Jones outlines a number of important critiques of the way church planting is typically done, such as:

  • Focusing on numbers and momentum is too narrow and shallow a way to judge how a new church plant is doing.  It ignores signs of the Kingdom of God, such as transformation in people’s lives and in all the spheres of society.
  • The people who are most likely to join a new church plant already have some background with church.  What about people who are total outsiders?
  • Focus on people predisposed to favor church culture puts churches in competition with one another over potential members, and this can lead to “sheep stealing” and failure to reach people who have never been reached.
  • The typical model asks people to commit to church meetings and activities instead of making a commitment to the Kingdom of God.  It focuses on making church members instead of making disciples of Jesus Christ.  It encourages a consumer mindset.
  • And there’s this–echoing the concern I’ve long held: “Church planting normally thrives in wealthier areas or suburban areas but ignores the urban poor.

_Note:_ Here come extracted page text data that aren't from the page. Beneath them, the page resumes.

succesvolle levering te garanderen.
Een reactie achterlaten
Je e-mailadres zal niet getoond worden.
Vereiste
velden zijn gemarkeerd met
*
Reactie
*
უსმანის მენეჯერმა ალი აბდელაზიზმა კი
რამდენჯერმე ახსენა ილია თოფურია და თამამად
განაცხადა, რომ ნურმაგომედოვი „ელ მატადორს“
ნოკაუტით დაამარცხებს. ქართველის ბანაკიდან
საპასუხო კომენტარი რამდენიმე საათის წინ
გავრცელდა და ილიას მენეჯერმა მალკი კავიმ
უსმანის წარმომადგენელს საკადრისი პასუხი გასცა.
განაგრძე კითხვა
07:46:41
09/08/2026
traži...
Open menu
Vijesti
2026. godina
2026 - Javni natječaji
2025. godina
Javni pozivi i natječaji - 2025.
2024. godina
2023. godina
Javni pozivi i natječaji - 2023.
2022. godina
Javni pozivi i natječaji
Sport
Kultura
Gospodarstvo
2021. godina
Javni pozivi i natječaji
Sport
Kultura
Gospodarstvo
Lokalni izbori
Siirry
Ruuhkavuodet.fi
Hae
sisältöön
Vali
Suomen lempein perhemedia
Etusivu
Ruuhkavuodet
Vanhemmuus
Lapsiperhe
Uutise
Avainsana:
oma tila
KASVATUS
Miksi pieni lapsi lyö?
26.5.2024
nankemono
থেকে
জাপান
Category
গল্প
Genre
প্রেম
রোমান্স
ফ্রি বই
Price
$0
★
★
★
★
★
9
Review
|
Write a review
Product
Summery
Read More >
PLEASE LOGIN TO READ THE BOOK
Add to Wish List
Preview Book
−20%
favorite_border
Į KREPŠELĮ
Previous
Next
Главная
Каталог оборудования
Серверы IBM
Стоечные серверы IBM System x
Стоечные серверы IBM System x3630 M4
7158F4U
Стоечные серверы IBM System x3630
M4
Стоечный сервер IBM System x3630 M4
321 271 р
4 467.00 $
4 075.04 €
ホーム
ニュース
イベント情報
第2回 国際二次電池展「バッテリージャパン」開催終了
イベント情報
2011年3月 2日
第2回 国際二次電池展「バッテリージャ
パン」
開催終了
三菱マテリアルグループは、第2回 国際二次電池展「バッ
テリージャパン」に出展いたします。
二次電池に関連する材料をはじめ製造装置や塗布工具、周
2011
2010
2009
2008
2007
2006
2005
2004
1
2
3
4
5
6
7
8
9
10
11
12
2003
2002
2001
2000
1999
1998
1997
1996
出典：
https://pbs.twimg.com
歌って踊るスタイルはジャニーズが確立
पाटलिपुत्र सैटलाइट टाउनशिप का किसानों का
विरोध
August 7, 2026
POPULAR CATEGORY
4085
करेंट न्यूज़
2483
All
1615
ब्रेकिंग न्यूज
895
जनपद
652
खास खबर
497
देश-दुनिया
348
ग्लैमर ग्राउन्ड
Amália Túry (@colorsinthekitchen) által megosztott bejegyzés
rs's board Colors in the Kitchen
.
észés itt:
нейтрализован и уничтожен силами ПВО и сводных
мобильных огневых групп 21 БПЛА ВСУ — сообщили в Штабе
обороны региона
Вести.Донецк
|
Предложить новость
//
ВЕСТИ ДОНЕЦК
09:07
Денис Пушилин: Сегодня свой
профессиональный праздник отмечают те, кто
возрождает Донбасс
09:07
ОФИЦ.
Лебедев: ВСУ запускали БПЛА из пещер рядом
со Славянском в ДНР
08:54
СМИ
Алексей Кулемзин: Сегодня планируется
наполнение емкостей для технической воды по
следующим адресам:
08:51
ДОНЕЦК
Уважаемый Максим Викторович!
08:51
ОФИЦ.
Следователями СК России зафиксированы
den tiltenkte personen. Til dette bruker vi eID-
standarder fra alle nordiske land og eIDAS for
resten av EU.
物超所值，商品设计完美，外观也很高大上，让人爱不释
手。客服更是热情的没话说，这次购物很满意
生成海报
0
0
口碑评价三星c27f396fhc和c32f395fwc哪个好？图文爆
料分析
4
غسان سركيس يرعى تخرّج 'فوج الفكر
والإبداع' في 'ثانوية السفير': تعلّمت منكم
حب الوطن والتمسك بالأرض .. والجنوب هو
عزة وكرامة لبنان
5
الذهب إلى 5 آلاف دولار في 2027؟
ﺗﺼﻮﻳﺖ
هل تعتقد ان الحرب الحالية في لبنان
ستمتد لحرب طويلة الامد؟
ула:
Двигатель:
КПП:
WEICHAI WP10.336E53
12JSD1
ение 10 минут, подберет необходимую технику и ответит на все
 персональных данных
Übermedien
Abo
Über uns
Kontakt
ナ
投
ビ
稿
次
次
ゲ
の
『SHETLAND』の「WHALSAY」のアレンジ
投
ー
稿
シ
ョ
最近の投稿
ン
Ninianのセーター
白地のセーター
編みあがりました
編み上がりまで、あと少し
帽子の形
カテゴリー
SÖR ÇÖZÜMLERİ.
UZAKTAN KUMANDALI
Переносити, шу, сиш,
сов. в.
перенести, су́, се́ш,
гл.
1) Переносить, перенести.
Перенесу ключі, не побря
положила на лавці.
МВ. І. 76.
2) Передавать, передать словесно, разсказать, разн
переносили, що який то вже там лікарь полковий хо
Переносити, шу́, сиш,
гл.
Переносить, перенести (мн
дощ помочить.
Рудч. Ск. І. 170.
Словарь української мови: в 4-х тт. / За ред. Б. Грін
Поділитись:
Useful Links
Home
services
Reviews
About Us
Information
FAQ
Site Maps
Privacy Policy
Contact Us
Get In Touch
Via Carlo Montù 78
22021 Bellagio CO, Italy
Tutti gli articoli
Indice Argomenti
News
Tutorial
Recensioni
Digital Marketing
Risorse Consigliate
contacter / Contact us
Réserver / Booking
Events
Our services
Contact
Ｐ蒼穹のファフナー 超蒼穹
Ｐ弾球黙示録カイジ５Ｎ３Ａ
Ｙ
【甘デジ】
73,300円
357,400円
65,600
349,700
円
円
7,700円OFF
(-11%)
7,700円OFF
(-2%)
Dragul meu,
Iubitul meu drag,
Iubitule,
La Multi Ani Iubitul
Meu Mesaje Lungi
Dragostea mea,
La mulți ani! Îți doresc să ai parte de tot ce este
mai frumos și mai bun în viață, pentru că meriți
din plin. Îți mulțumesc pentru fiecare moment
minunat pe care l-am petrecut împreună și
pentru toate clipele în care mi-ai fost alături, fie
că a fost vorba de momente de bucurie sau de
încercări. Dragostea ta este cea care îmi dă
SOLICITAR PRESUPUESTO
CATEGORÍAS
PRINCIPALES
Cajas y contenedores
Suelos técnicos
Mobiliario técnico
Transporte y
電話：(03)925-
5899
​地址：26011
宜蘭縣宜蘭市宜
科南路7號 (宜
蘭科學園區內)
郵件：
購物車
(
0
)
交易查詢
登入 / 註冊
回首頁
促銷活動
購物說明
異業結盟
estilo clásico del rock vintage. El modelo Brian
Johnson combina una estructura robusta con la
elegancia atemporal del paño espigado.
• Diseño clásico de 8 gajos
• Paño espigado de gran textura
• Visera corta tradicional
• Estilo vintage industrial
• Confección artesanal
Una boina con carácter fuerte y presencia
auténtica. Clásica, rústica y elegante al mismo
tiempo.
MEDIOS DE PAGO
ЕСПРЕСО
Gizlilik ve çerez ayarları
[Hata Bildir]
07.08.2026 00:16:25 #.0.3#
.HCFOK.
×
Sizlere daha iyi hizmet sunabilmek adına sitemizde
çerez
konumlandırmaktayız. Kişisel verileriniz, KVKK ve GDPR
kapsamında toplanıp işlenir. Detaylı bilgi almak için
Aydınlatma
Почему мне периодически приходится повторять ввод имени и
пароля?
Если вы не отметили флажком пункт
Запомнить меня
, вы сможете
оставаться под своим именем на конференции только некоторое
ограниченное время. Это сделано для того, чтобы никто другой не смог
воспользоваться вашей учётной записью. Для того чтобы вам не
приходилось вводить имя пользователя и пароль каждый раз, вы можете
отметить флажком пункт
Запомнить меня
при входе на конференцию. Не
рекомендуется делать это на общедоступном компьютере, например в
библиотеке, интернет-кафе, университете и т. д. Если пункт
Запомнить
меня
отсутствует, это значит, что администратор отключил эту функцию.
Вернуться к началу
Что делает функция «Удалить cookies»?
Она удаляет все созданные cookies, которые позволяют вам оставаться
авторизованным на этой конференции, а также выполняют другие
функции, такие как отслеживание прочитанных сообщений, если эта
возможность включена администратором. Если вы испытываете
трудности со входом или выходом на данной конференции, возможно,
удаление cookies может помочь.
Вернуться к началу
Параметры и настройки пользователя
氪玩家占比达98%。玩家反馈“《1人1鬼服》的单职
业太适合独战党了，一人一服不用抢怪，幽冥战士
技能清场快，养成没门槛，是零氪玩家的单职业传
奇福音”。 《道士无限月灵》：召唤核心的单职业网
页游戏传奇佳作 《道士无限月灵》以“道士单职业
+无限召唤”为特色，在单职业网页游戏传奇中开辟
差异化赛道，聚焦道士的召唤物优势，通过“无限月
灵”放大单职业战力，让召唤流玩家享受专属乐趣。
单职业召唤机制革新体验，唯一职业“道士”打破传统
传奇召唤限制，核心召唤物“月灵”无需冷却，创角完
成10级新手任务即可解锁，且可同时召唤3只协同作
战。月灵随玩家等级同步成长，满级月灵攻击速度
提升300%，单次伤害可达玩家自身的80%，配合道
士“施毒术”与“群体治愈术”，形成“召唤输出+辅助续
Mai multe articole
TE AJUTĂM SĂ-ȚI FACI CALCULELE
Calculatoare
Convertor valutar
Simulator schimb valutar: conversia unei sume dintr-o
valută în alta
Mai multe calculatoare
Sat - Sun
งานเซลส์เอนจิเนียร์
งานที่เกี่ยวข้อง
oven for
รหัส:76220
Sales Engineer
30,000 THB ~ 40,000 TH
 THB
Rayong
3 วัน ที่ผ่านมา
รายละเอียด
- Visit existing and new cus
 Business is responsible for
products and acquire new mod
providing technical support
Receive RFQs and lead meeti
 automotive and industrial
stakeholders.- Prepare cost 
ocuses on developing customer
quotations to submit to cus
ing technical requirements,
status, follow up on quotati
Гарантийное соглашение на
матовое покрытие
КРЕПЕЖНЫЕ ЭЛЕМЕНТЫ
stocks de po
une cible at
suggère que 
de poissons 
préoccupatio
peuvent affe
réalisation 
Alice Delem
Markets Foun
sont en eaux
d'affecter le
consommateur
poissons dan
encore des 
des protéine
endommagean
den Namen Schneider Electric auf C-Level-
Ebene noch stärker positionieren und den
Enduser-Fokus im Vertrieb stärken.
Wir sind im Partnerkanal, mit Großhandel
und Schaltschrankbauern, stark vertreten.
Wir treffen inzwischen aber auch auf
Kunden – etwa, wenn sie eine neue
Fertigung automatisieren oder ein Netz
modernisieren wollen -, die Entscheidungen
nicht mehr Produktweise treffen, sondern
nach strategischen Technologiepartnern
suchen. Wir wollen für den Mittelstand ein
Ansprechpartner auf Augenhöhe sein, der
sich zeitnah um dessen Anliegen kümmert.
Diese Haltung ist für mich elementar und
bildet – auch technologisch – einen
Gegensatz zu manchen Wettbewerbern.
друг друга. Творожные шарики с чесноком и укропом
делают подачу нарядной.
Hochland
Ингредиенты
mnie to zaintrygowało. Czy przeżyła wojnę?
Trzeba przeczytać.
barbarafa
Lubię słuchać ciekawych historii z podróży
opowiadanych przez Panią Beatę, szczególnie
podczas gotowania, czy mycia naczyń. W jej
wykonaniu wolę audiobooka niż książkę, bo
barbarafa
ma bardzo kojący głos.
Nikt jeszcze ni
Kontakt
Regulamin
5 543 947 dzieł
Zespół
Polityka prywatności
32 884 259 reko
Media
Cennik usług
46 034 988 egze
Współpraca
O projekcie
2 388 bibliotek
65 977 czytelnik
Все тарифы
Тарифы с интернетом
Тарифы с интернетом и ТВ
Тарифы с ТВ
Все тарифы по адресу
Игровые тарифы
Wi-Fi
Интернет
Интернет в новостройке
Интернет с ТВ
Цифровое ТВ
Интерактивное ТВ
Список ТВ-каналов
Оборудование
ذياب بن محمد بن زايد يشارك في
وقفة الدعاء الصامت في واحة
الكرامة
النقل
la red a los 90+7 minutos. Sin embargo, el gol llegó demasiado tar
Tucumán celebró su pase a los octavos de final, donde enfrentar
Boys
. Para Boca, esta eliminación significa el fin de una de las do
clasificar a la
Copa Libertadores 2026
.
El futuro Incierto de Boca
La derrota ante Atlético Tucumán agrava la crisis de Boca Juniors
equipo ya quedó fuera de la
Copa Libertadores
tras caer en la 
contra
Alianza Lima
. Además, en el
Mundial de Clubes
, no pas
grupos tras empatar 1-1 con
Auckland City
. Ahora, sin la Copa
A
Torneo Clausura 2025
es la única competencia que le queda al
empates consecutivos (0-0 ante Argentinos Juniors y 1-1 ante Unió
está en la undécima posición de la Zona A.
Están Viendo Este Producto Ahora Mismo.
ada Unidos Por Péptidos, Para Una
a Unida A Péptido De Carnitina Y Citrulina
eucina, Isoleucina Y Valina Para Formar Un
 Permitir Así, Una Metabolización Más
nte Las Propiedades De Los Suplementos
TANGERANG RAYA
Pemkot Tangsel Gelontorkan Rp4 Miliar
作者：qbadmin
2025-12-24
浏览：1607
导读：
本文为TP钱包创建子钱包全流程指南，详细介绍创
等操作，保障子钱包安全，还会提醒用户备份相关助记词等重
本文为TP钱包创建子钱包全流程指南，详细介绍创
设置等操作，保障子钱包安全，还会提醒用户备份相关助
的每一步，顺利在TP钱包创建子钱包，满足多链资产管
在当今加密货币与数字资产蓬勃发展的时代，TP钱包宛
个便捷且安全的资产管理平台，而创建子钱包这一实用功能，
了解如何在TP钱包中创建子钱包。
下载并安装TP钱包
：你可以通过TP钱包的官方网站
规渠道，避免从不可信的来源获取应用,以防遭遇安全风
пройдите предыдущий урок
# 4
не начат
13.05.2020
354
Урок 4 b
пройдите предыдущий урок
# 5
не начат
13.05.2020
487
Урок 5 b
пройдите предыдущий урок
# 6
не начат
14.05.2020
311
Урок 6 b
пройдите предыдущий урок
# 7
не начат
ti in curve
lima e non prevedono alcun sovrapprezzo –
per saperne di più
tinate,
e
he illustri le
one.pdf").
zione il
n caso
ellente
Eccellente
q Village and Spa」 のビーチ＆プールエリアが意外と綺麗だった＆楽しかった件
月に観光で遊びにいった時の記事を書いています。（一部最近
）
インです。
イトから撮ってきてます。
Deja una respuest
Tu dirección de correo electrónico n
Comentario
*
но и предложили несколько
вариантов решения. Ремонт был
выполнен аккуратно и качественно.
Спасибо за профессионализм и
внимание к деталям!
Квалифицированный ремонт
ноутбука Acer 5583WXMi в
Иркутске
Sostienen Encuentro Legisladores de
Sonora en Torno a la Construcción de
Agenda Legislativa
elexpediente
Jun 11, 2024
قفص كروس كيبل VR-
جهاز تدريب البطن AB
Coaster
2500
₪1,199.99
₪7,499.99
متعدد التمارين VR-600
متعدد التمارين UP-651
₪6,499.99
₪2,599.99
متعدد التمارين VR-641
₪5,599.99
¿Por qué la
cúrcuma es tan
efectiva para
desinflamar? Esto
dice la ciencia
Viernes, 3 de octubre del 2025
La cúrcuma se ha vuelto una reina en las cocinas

Stuart Murray Williams addresses this weakness here. It also focuses on the functional people rather than the high-need people and so we end up with church that prioritizes the rich, something we are warned about in the Scriptures (see James).”

I would add that the poor aren’t only in urban areas.  Poverty is everywhere, and  sometimes it’s hidden amidst the beauty of our rural areas.  Poverty can also take many forms.

If the goal is to share the gospel and make disciples of Jesus Christ, there are many possible models for forming congregations and “doing church” just as there are many ways to farm and to garden.  (See my earlier post on Seed Catalogs and Church Planting.)  That also means that there can be lots of different ways of being faithful small congregations.  Amend that: there are lots of ways to be faithful congregations, period.